It feels like it has an easy proof, but honestly I'm quite lost as

I've been thinking of a following proof:

Our goal is to show that for any $\varepsilon>0$, there exists a $h>0$ such that $$\int^\infty_{-\infty}|f(t+h)-f(t)|^p\,dt<\varepsilon$$ provided that $\int^\infty_{-\infty}|f(t)|^p\,dt$ is finite.
Consider an interval $I=[a,b]$ such that $\int_{\mathbb{R}\setminus[a,b]}|f(t)|^p\,dt<\delta$. Then, $$\int_{\mathbb{R}\setminus[a-h, b]}|f(t+h)-f(t)|^p\,dt\leq \int_{\mathbb{R}\setminus I}|2f(t)|^p\,dt\leq 2^p\delta$$ We then consider the integral in the bound $[a-h, b]$. As $f(t)\in L^p$, it must be measureable.
Now consider intervals of width $\alpha$, which cover the reals.

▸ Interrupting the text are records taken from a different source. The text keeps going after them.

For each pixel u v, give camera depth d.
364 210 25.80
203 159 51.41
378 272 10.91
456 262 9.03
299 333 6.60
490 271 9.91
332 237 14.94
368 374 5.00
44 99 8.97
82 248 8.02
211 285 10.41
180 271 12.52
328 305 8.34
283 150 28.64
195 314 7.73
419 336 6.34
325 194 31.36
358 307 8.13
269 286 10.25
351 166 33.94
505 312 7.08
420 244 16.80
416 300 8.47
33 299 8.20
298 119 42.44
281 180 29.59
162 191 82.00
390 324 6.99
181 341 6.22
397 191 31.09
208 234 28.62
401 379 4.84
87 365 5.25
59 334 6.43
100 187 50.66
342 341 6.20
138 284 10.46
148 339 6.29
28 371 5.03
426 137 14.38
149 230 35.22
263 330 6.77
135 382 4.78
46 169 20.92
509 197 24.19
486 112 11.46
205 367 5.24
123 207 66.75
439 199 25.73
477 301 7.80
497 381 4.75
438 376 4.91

Consider each interval's preimage from $f$, intersected with $[a-h, b]$, and denote it $S$. $S$ is measureable, so it is composed of countable unions of intervals. As a result, it is possible to construct a countable cover of $[a-h, b]$ (denoted $C$, where in each interval $S$, $x_1, x_2\in S\implies|f(x_1)-f(x_2)|<\alpha$.
Consider $M=\{|S|:S\in C\}$. $M$ is bounded below by $0$, and $\sum M=b-a+h=l$, so there exists a supremum of $M$. At the same time, $[l-\varepsilon, l]\cap M$ must be finite, so there exists a maximal element of $M$. We can repeat this process to arrange the nonzero elements of $M$ by size.
There are a finite number of intervals $S=[c,d]$ with width $w\geq h$. For each, we know that for $t\in [c, d-h]$, we have $|f(t+h)-f(t)|^p\leq \alpha^p$. Denote these intervals $S'$ and their union $C'$. As $h$ decreases, $C'$ will gradually encompass all of $I$, minus a set with measure $0$.
Hence, we can write our integral as \begin{align*} \int^\infty_{-\infty}|f(t+h)-f(t)|^p\,dt&=\int_{\mathbb{R}\setminus[a-h, b]}|f(t+h)-f(t)|^p\,dt+\int_{C'}|f(t+h)-f(t)|^p\,dt+\int_{[a-h, b]\setminus C'}|f(t+h)-f(t)|^p\,dt \\ &\leq2^p\delta+(b-a+h)\alpha^p+\int_{[a-h, b]\setminus C'}|f(t+h)-f(t)|^p\,dt \end{align*} By making $\alpha$ and $h$ arbitrarily small, we can then make $(b-a+h)\alpha^p$ and $[a-h, b]\setminus C'$ arbitrarily small.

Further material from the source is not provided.